Мы рождаемся с криком, умираем со стоном. Остаётся только жить со смехом.
Эгоизм — самая надёжная основа счастья.
Прежде всего люди спешат проявить неблагодарность.
Оказывая кому-либо милость, король приобретает одного друга и сто недругов, не считая того, что и друг оказывается потом неблагодарным.
Строить догадки об отсутствующих, которых любишь, значит подвергать себя пытке.
Дурные мысли — самоубийство души.
Зависть — это восторженная злоба.
Красивому мужчине угрожает опасность быть приторным.
Будучи нелюдимым и вместе с тем словоохотливым, не желая никого видеть, но испытывать потребность поговорить с кем-нибудь, он выходил из затруднения, беседуя сам с собою.
Девиз тиранов – «если враг не сдается, его уничтожают».
Подобно тому, как стрела, выпущенная из лука, с роковою силою устремляется к цели, так и человек, истерзанный разочарованиями, устремляется к истине.
Жизнь – лишь длинная цепь утрат любимых нами существ. Идешь и оставляешь за собою вереницу скорбей. Рок оглушает человека, осыпая его градом невыносимых страданий. Как после этого удивляться, что старики вечно твердят одно и то же? Они глупеют от отчаяния.
Ни один судья не допрашивает нас так пытливо, как допрашивает нас собственная совесть.
Нет никого безжалостнее перепуганного труса.
Быть мудрым — значит быть неуязвимым.
Кто жил в уединении, знает, до какой степени человеческой природе свойствен монолог.
Он скользил, карабкался, падал, поднимался, нащупывал дорогу и упорно шел вперед — вот и все. В этом тайна всякой победы.
У моря тоже есть свои мигрени.
Тайна — та же сеть: достаточно, чтобы порвалась одна петля, и всё расползётся.
Смерть хороша тем, что она заставляет хотя бы немного поговорить об умершем.
Опасность, которую ждешь заранее, внушает тревогу; неожиданная опасность внушает ужас.

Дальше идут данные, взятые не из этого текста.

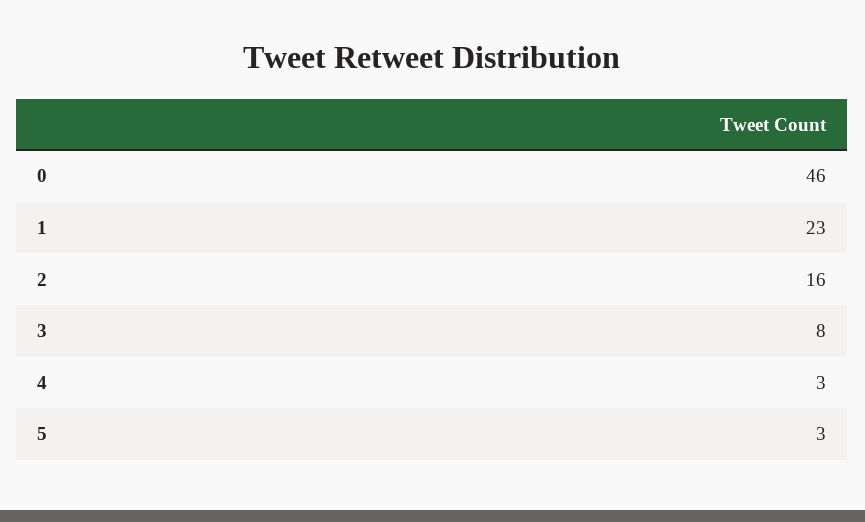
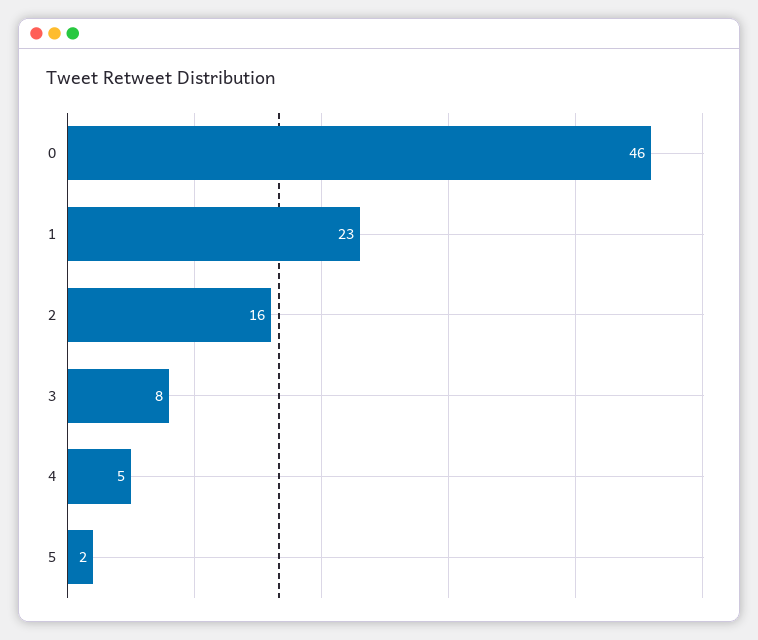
  {
    "0": 46,
    "1": 23,
    "2": 16,
    "3": 8,
-   "4": 3,
+   "4": 5,
-   "5": 3
+   "5": 2
  }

Я слишком стар, чтобы нравиться женщинам, но достаточно богат, чтобы оплачивать их.
Тут искушает бездна, и она так сильна, что ад надеется совратить здесь рай и дьявол возносит сюда бога.

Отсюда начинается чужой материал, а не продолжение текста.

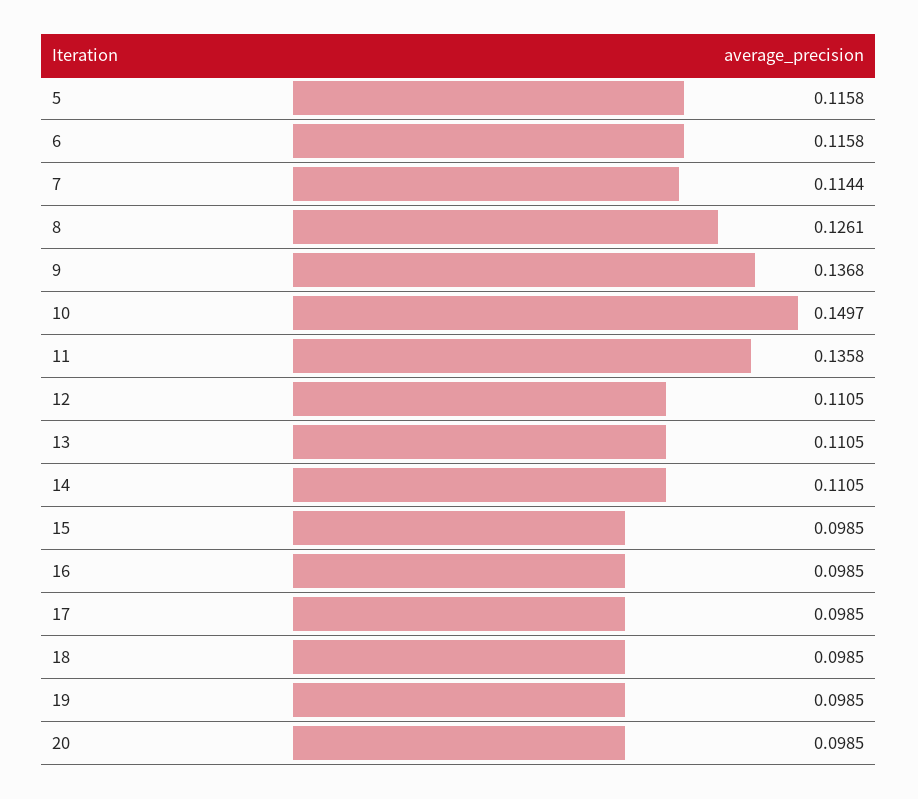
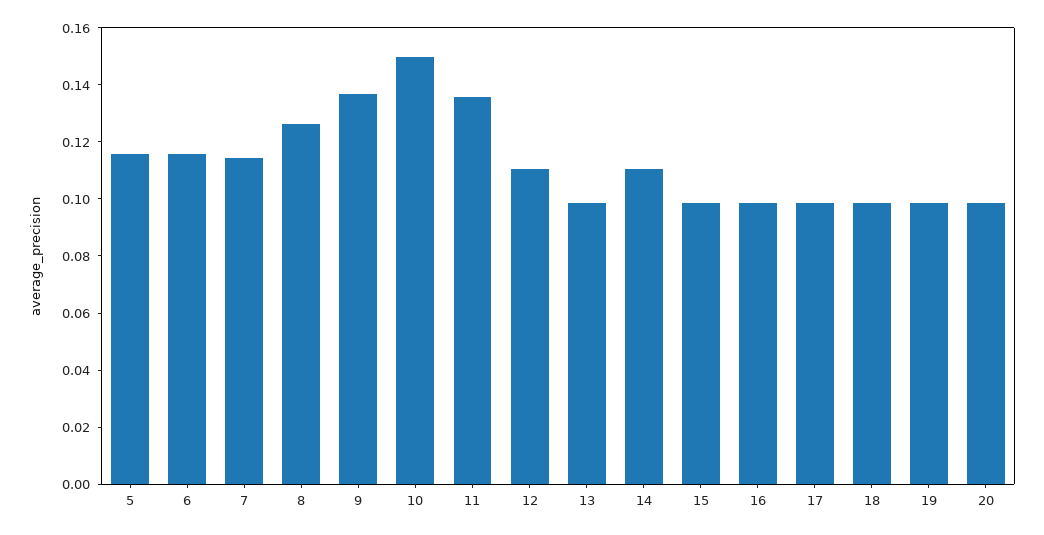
  {
    "5": 0.1158,
    "6": 0.1158,
    "7": 0.1144,
    "8": 0.1261,
    "9": 0.1368,
    "10": 0.1497,
    "11": 0.1358,
    "12": 0.1105,
-   "13": 0.1105,
+   "13": 0.1,
    "14": 0.1105,
    "15": 0.0985,
    "16": 0.0985,
    "17": 0.0985,
    "18": 0.0985,
    "19": 0.0985,
    "20": 0.0985
  }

Мир – он всегда будет таким, каков он есть; на земле все будет идти достаточно дурно и без твоего содействия.
Право человека на слезы не знает давности.
То, что постигаешь в минуту кончины, похоже на то, что видишь при вспышке молнии. Сначала — все, потом — ничего. И видишь, и не видишь. После смерти наши глаза опять откроются, и то, что было молнией, станет солнцем.

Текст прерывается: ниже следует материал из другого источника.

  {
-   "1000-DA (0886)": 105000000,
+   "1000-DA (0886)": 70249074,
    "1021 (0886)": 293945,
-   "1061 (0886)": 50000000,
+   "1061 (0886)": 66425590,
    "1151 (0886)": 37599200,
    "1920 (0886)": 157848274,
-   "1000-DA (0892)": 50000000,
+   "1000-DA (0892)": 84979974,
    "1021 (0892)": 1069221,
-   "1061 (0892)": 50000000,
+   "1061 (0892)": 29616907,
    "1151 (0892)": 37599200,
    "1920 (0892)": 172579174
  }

Отъезд, в зависимости от настроения и мыслей, владеющих нами в эту минуту, вызывает либо чувство облегчения, либо горесть.
Может ли тот, кто воплощает мрак, простить тому, кто полон блеска?
Сознавать — значит видеть.
Самая тяжёлая задача — постоянно подавлять в своей душе желание зла, с которым так трудно бороться.